Is God YOUR #1?

Do you set priorities?  If so, what is your #1?

I’ve heard various forms of the claim that someone has, or that you should “put God #1” that it makes my head spin.  Lucas, a friend of mine from Waco’s emergent cohort, says that God isn’t a priority.

I have to agree, Lucas, especially with this:

So many people in ministry say that their priorities are 1) God and 2) family. By God unfortunately they mean their particular ministry. This results actually in families being neglected and abused by ministers who let the church bleed them dry and take them away from their families.

In addition to people in ministry settings, I recall a lot of talk about “putting God first” among groups of divorced people working through their stuff together to find healing.  Trouble is, we never got down to what, exactly this means.  In fact, as I remember it, saying “I’m putting God first,” is basically offered as a trump card to excuse oneself from difficult questions about how one is dealing with others.

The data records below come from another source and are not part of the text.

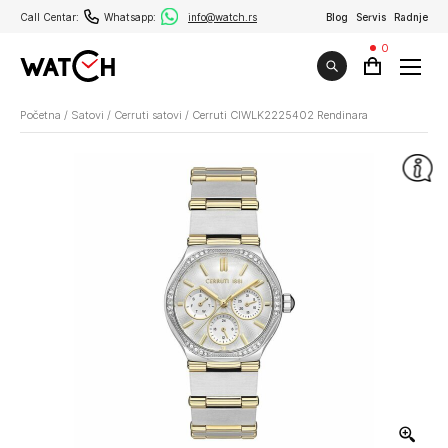
Call Centar:
Whatsapp:
info@watch.rs
Blog
Servis
Radnje
0
Početna
/
Satovi
/
Cerruti satovi
/
Cerruti CIWLK2225402 Rendinara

Lucas concludes that “God is not a priority. God is everything, over all, behind all and in all.”

I’m with you, Lucas.  God is not a priority.  God is everything.

7 thoughts on “Is God YOUR #1?

  1. 1. Makes me think of the signs/bumper stickers, “I support the troops.” Usually no real consequences, just a notation of ones feelings.

    2. I’m reluctant to say God is everything. Why? The doctrine of creation says (among other things) that God made a diverse, multifaceted world that is NOT God. But I suppose than when you say that “God is everything,” you’re not aiming to make an ontological statement. Maybe it’s a motivational statement. God is the only true value, the only true motivation (or OUGHT to be). Again, I’m not sure I’d go with “only” here. While it is popular to collapse the first part of the Great Commandment into the second, I’m equally uncomfortable collapsing the second into the first.

    Let me think about it some more.

  2. From Dean Libby:
    I would tend to agree with Richard on this. I, too, am reluctant to say “God is everything” because that would be the definition of pantheism, right?

    Even though I am just as guilty as the next pastor of prioritizing my church/ministry ahead of my wife and daughter, I have come to understand that if I don’t prioritize my daily spiritual disciplines, then I will substitute it with sermon prep time.

    For me, God needs to be priority #1 or I won’t be able to lead my family or my church with any semblance of effectiveness.

    Just a few thoughts…

  3. Dean, you and Richard together have gotten me thinking further on this.

    I’m not a pantheist, or a panentheist, so I don’t use “God is everything” in that sense. Not a good choice of wording then, I suppose.

    I tire of ignoring the second of the Greatest Commandments in the name of the first.

    With Richard, though, I’d have to say that ignoring the first in the name of the second is not the solution.

  4. Can I rephrase and see if it makes sense? Not God is Everything, but God Is Not In Competition With Other Elements in Our Lives. Rather, loving God makes us love others in a way we could not before. Loving God opens our eyes to goals and actions we were blind to before. Loving God enables us to reject the bad and to choose the good; moreover, to reject the OK and to choose the Healthy, the Fulfilling, the Optimal.

    Remember the “object lesson” where one is able to fit more stones in the jar if you fit the big rocks in first, the pebbles in next, the pea gravel in next? The importance being, choose your priorities. I think God is not one of the rocks, but rather more like the jar. Or maybe the guy that made the jar.

  5. I usually talk about priorities as:
    1) God
    2) Family
    3) Work
    and explain it this way:

    God as my highest priority means my personal spirituality.
    It’s not how often I’m in church, although that can help.
    It’s not how often I pray, but that certainly does help.
    It’s not how many hours (or minutes) of scripture I read in a week, or how much of “the Lord’s work” I do.
    It’s about how I am thinking about, living as, and being a follower of Christ.

    Family next works out much better when I am trying to be the man that God created me to be.
    I’m a better husband, father, and friend.
    I include close friendships and church family in this category as well.

    Work is work…and school…and hobbies…and everything else.
    Included in this is my ministry work.

    My usual struggle with discipleship is the balance between these things and keeping the priorities straight.

    Just last Sunday we did an activity with our youth group to illustrate this very situation.
    We spent a little while writing different activities that occupy our time.
    Each thing on a different slip of paper. School. Homework. Band practice. Family. Work. Prayer. Football. Friends. Texting. TV. Boyfriends. Girlfriends. Kayaking. Youth Group. Church. Choir. Etc, etc, etc.
    We pulled out a folding table and put everything that had to do with work or school or hobbies on it.
    Then we pulled out a smaller table and put it on top and added everything that had to do with family or close friends on it.
    Some people moved a few things up or down.
    Finally we put a chair on top to make a place for our spirituality.
    One student mentioned that it was hard to reach.
    We noted that sounded about right.
    We moved some more things around and talked about putting God first not meaning that we had to spend all our time doing “church stuff.”
    After taking one slip from the bottom table and changing it to something that would work on top, we circled up and prayed for each other and for us to connect in a deeper way with God.